Kaspersky ha collegato queste app a due famiglie di trojan bancari Android: Massiv e Perseus. Nessuno dei due è distribuito tramite Google Play, quindi installarne uno richiede di cliccare oltre gli avvisi integrati di Android. Una volta installato, il malware utilizza strumenti di accessibilità per sovrapporre schermate di accesso bancario false su app reali, registrare le battute, intercettare codici usa e getta da SMS e app di autenticazione e controllare lo schermo da remoto.
Perseus, costruito su codice trapelato dal vecchio trojan Cerberus, legge persino le app per prendere appunti per le password salvate e le frasi di recupero crypto. Il segnale di allerta più semplice, secondo ThreatFabric, è un'app di streaming che richiede accesso all'accessibilità. Nessuna app di streaming legittima ne ha bisogno.
Social media, credenziali rubate e Wi-Fi aperto
Fortinet ha contato oltre 1.700 account FIFA falsificati, quasi il 90% su Facebook e Instagram, oltre a uno schema che utilizza annunci di lavoro FIFA falsi e inviti al calendario per reindirizzare i candidati a un accesso Google simile. Bitdefender ha trovato oltre 55 campagne pubblicitarie a tema calcistico su Facebook e Instagram che promuovono kit contraffatti, falsi adesivi Panini e pagine di phishing.
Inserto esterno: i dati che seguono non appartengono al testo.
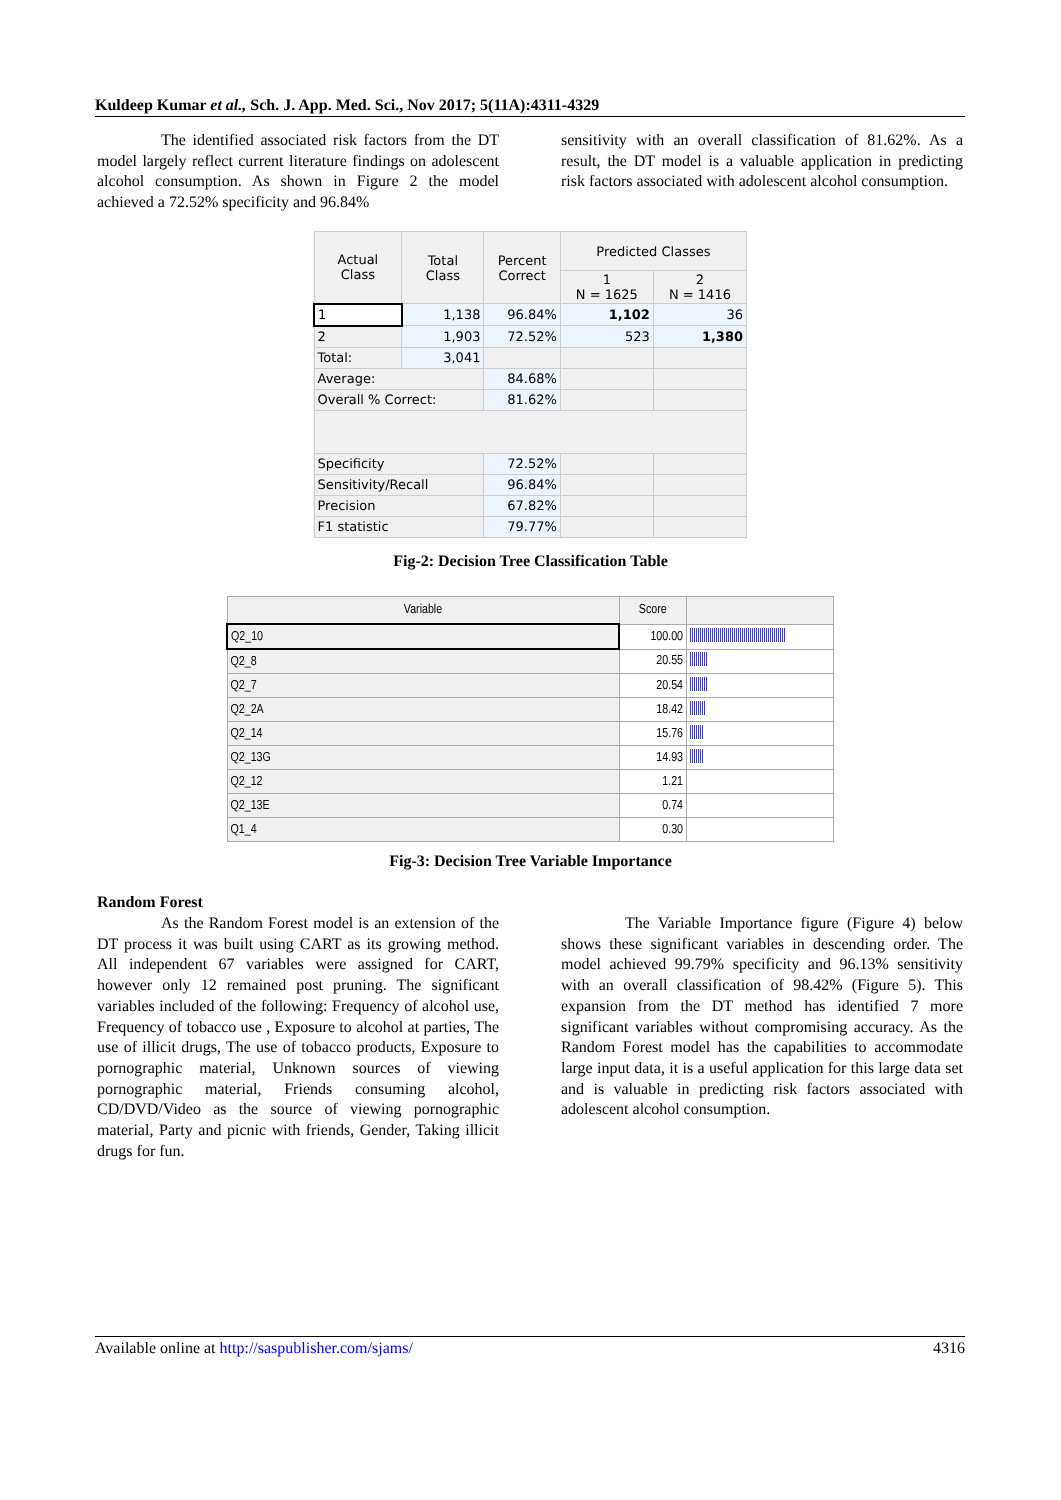Kuldeep Kumar et al., Sch. J. App. Med. Sci., Nov 2017; 5(11A):4311-4329
The identified associated risk factors from the DT model largely reflect current literature findings on adolescent alcohol consumption. As shown in Figure 2 the model achieved a 72.52% specificity and 96.84%
sensitivity with an overall classification of 81.62%. As a result, the DT model is a valuable application in predicting risk factors associated with adolescent alcohol consumption.
| Actual Class | Total Class | Percent Correct | Predicted Classes | |
| | | | 1 N = 1625 | 2 N = 1416 |
| 1 | 1,138 | 96.84% | 1,102 | 36 |
| 2 | 1,903 | 72.52% | 523 | 1,380 |
| Total: | 3,041 | | | |
| Average: | | 84.68% | | |
| Overall % Correct: | | 81.62% | | |
| Specificity | | 72.52% | | |
| Sensitivity/Recall | | 96.84% | | |
| Precision | | 67.82% | | |
| F1 statistic | | 79.77% | | |
Fig-2: Decision Tree Classification Table
| Variable | Score | |
| Q2_10 | 100.00 | |
| Q2_8 | 20.55 | |
| Q2_7 | 20.54 | |
| Q2_2A | 18.42 | |
| Q2_14 | 15.76 | |
| Q2_13G | 14.93 | |
| Q2_12 | 1.21 | |
| Q2_13E | 0.74 | |
| Q1_4 | 0.30 | |
Fig-3: Decision Tree Variable Importance
Random Forest
As the Random Forest model is an extension of the DT process it was built using CART as its growing method. All independent 67 variables were assigned for CART, however only 12 remained post pruning. The significant variables included of the following: Frequency of alcohol use, Frequency of tobacco use , Exposure to alcohol at parties, The use of illicit drugs, The use of tobacco products, Exposure to pornographic material, Unknown sources of viewing pornographic material, Friends consuming alcohol, CD/DVD/Video as the source of viewing pornographic material, Party and picnic with friends, Gender, Taking illicit drugs for fun.
The Variable Importance figure (Figure 4) below shows these significant variables in descending order. The model achieved 99.79% specificity and 96.13% sensitivity with an overall classification of 98.42% (Figure 5). This expansion from the DT method has identified 7 more significant variables without compromising accuracy. As the Random Forest model has the capabilities to accommodate large input data, it is a useful application for this large data set and is valuable in predicting risk factors associated with adolescent alcohol consumption.
Available online at http://saspublisher.com/sjams/ 4316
Le credenziali di accesso FIFA rubate stanno già circolando. Fortinet ha trovato centinaia di migliaia di credenziali utente, oltre a più di 4.600 URL correlati a FIFA, nei dati raccolti da famiglie di malware per il furto di credenziali, tra cui Vidar, LummaC2 e RedLine.
Il Wi-Fi delle città ospitanti è un problema a sé stante. Un sondaggio di Kaspersky che ha girato per Città del Messico, Monterrey e Guadalajara ha trovato il 10% al 12% delle reti aperte e senza password, con la funzione di accoppiamento WPS ancora attiva su quasi la metà. Entrambi lasciano aperture per hotspot "evil twin" che copiano una rete reale e intercettano silenziosamente il traffico.
Cosa tenere d'occhio
Le truffe lasciano segnali chiari. Acquista biglietti solo tramite fifa.com, digitati direttamente, non tramite un annuncio o un risultato di ricerca. Abilita l'autenticazione a più fattori e tratta qualsiasi venditore che richiede criptovaluta come una truffa. Su Android, rifiuta i permessi di accessibilità per le app di streaming. Su Wi-Fi aperto nelle città ospitanti, utilizza dati mobili per operazioni bancarie e email.
Meta afferma di mostrare ora pop-up di avviso quando le persone cercano su Facebook biglietti FIFA e ha collaborato con Visa per rimuovere una rete Facebook collegata a siti di scommesse falsi sulla Coppa del Mondo. L'FBI sta chiedendo alle vittime di segnalare su IC3.
La preoccupazione maggiore è ciò che non è ancora stato attivato. Group-IB ha contato circa 3.800 domini FIFA fraudolenti parcheggiati e inutilizzati, pronti a essere attivati. Con kit di truffa pronti all'uso e bot per l'acquisto di biglietti già in vendita, la finestra di picco è facile da prevedere: dall'11 giugno al 19 luglio, quando le ricerche di biglietti, streaming e viaggi saranno al loro massimo.